Rechtbank Zeeland-West-Brabant

Datum uitspraak
4 oktober 2022
Publicatiedatum
3 oktober 2022
Zaaknummer
AWB- 22_4230 VV
Instantie
Rechtbank Zeeland-West-Brabant
Type
Uitspraak
Rechtsgebied
Bestuursrecht
Procedures
  • Voorlopige voorziening
Vindplaatsen
  • Rechtspraak.nl
AI samenvatting door LexboostAutomatisch gegenereerd

Opleggen van een last onder bestuursdwang tot sluiting van een woning op grond van de Opiumwet

In deze uitspraak beslist de voorzieningenrechter van de Rechtbank Zeeland-West-Brabant op het verzoek om een voorlopige voorziening van verzoeker tegen de sluiting van zijn woning voor de duur van drie maanden. De burgemeester van Roosendaal had op 23 augustus 2022 besloten de woning van verzoeker te sluiten, omdat er bij een doorzoeking op 15 juni 2022 aanzienlijke hoeveelheden drugs waren aangetroffen. Verzoeker, die de woning huurt van een woningbouwvereniging, heeft bezwaar gemaakt tegen dit besluit en verzocht om een voorlopige voorziening. De voorzieningenrechter heeft op 4 oktober 2022 uitspraak gedaan.

De voorzieningenrechter overweegt dat de burgemeester bevoegd was om de woning te sluiten op basis van artikel 13b van de Opiumwet, gezien de aangetroffen hoeveelheden amfetamine, cocaïne en hennep. De voorzieningenrechter heeft de belangen van verzoeker afgewogen tegen de noodzaak van de sluiting en concludeert dat de sluiting gerechtvaardigd is.

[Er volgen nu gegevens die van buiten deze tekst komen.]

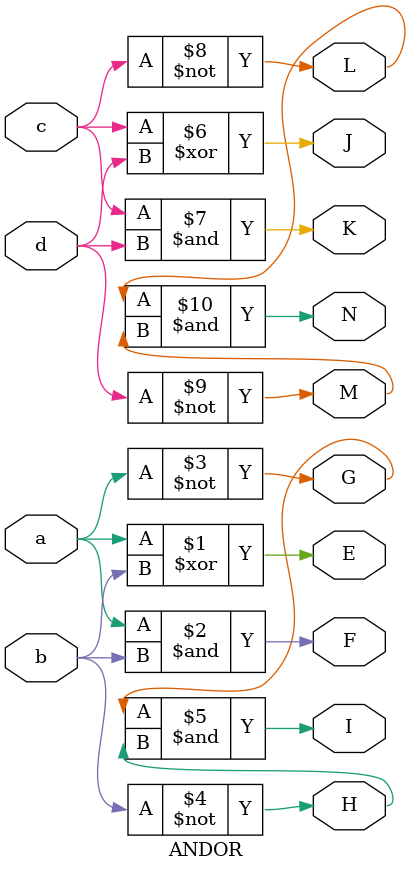
<source format=v>
module ANDOR (a, b, c, d, E, F, G, H, I, J, K, L, M, N);
	input a, b, c, d;
	output E, F, G, H, I, J, K, L, M, N;
  assign E = a ^ b;
  assign F = a & b;
  assign G = ~ a;
  assign H = ~ b;
  assign I = G & H;
  assign J = c ^ d;
  assign K = c & d;
  assign L = ~ c;
  assign M = ~ d;
  assign N = L & M; 
endmodule
// end of Verilog code


</source>
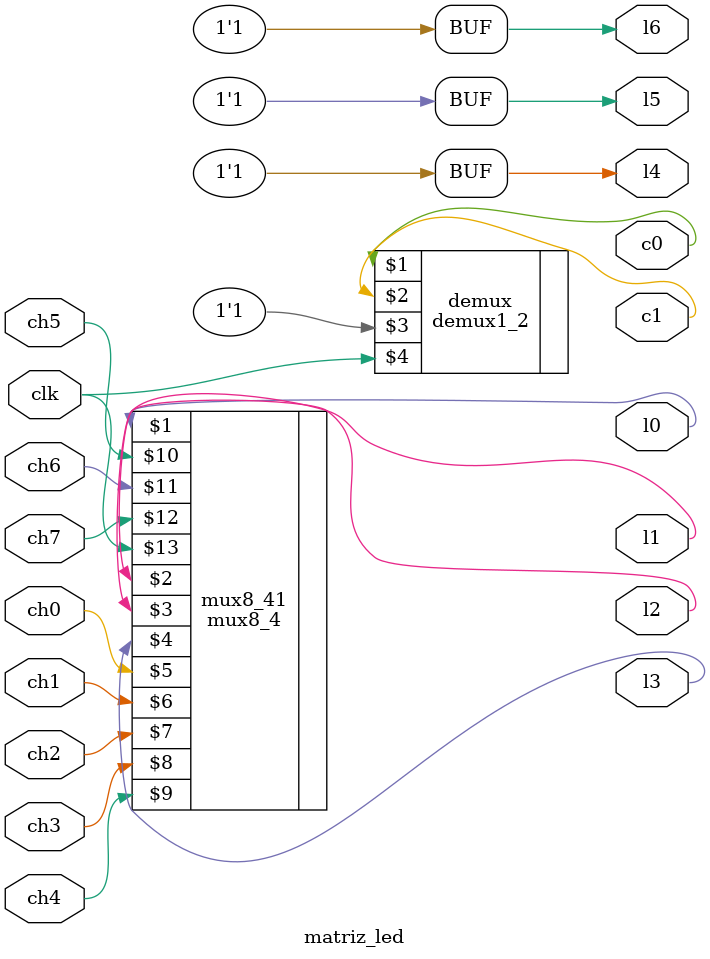
<source format=v>
/*MULTIPLEXAÇÃO DA MATRIZ DE LED*/
module matriz_led(l0, l1, l2, l3, l4, l5, l6, c0, c1, ch0, ch1, ch2, ch3, ch4, ch5, ch6, ch7, clk);
/*OBS.: PARA ACENDER OS ELEMENTOS DA METRIZ DE LED É NECESSÁRIO QUE A COLUNA TENHA VALOR LÓGICO
UM E A LINHA TENHA VALOR LÓGICO ZERO*/

    input ch0, ch2, ch4, ch6;           // CHAVES QUE REPRESENTAM A COLUNA 1;
   
    input ch1, ch3, ch5, ch7;           // CHAVES QUE REPRESENTAM A COLUNA 2;
   
    input clk;                          // CLOCK PARA REVESAR A LIGAÇÃO DE CADA COLUNA;
   
    output l0, l1, l2, l3, l4, l5, l6;  // LINHAS DA MATRIZ DE LED;
    output c0, c1;                      // COLUNAS DA MATRIZ DE LED;
   
   /*DESLIGAR AS LINHAS QUE NÃO SERAM USADAS*/
    assign l4 = 1'b1;
    assign l5 = 1'b1;
    assign l6 = 1'b1;
   
    /*SELECIONAR COLUNA HÁ ENTRAR EM ESTADO "ON"*/
    // LIGAR UMA DAS DUAS COLUNAS DA MATRIZ DE LED;
    demux1_2 demux(c0, c1, 1'b1, clk); 
   
    /*MULTIPLEXAR O CONTEÚDO DAS LINHAS*/
    // MUDAR AS LINHAS PARA O CONTEÚDO DA RESPECTIVA COLUNA QUE SE ENCONTRA EM ESTADO "ON";
    mux8_4 mux8_41(l0, l1, l2, l3, ch0, ch1, ch2, ch3, ch4, ch5, ch6, ch7, clk); 
   
endmodule

</source>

Verzoeker heeft aangevoerd dat hij niet op de hoogte was van de drugs in zijn woning, maar de voorzieningenrechter oordeelt dat hij redelijkerwijs op de hoogte had kunnen zijn van de situatie. De voorzieningenrechter wijst het verzoek om een voorlopige voorziening af, omdat de nadelige gevolgen voor verzoeker niet onevenredig zijn in verhouding tot de doelen van het besluit van de burgemeester.

Uitspraak

RECHTBANK ZEELAND-WEST-BRABANT
Bestuursrecht
zaaknummer: BRE 22/4230 OPIUMW

uitspraak van de voorzieningenrechter van 4 oktober 2022 in de zaak tussen

[naam verzoeker], uit [woonplaats verzoeker], verzoeker

gemachtigde: mr. A.M.J. Joris,
en

de burgemeester van de gemeente Roosendaal.

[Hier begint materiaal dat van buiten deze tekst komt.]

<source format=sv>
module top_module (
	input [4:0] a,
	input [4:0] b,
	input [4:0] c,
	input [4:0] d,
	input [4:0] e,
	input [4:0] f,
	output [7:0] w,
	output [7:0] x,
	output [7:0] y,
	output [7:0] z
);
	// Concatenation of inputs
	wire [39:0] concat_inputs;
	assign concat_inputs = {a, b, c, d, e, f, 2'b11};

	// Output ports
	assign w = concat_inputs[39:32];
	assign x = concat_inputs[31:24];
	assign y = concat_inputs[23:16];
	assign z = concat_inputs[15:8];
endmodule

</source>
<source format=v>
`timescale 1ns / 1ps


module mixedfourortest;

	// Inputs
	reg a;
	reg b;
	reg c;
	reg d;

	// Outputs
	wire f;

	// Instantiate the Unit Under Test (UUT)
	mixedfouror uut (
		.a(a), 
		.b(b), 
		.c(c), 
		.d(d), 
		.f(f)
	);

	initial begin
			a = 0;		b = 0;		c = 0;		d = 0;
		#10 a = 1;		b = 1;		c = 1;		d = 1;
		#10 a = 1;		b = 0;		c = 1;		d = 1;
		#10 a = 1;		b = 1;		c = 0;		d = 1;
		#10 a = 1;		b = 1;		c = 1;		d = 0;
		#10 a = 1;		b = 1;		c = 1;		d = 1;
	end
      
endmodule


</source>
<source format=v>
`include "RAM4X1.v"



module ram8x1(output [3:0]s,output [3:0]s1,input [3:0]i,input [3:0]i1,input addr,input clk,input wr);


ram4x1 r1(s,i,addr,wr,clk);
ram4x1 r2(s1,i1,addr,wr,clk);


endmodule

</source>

Als derde-partij neemt aan de zaak deel: [naam woningbouwvereniging] uit [vestigingsplaats woningbouwvereniging].

Inleiding

In deze uitspraak beslist de voorlopige voorzieningenrechter op het verzoek om een voorlopige voorziening van verzoeker tegen het sluiten van zijn woning aan [adres verzoeker] te [woonplaats verzoeker] voor de duur van drie maanden.
Bij besluit van 23 augustus 2022 (bestreden besluit) heeft de burgemeester besloten de woning van verzoeker voor de duur van drie maanden te sluiten met ingang van 8 september 2022 (10:00 uur). Verzoeker heeft hiertegen bezwaar gemaakt.
De burgemeester heeft op 5 september 2022 aan verzoeker te kennen gegeven dat het besluit tot sluiting wordt opgeschort tot twee dagen nadat de voorzieningenrechter uitspraak heeft gedaan.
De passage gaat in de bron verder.